Problem description →
Exclude the pictures, and otherwise reproduce the data in full.

The data Start Marker

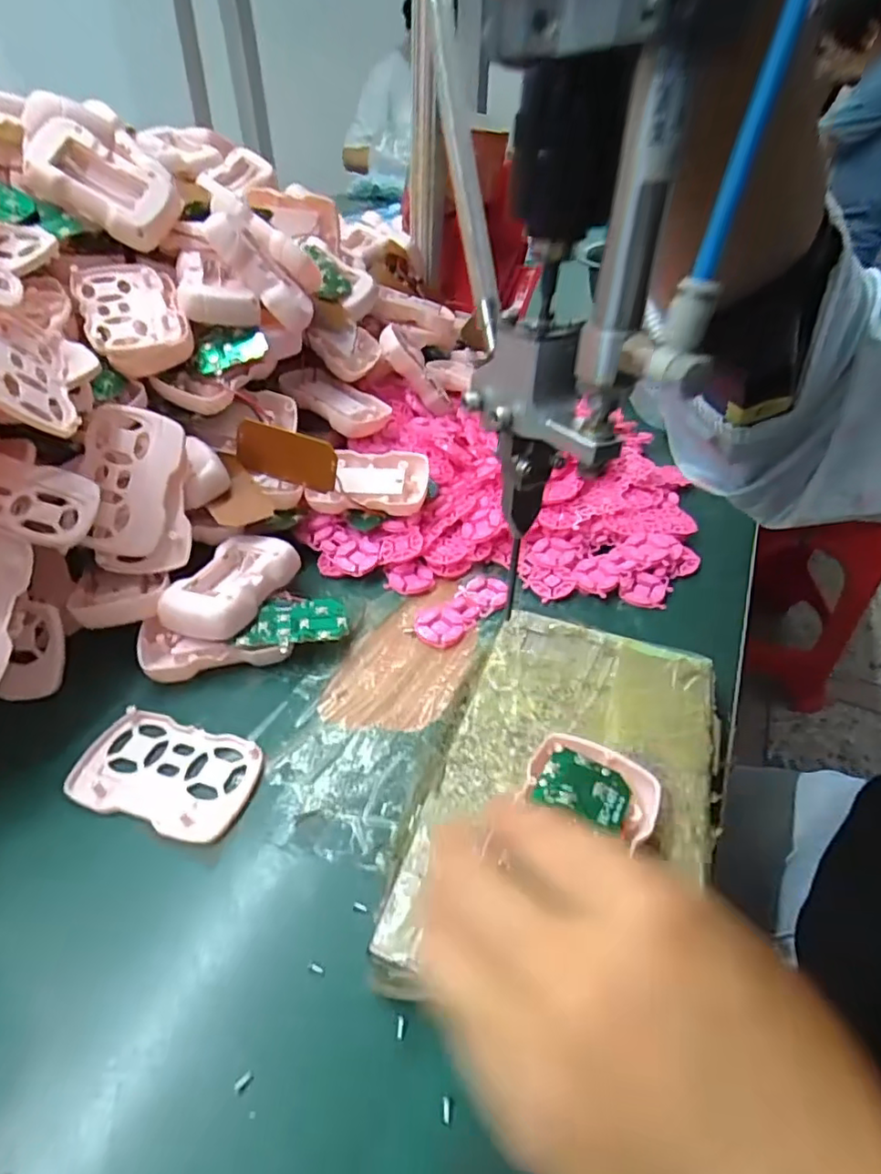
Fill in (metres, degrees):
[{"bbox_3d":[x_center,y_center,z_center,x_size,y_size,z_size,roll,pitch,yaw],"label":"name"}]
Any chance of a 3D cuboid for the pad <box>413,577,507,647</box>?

The data End Marker

Response to the exercise →
Fill in (metres, degrees):
[{"bbox_3d":[x_center,y_center,z_center,x_size,y_size,z_size,roll,pitch,yaw],"label":"name"}]
Any chance of a 3D cuboid for the pad <box>413,577,507,647</box>?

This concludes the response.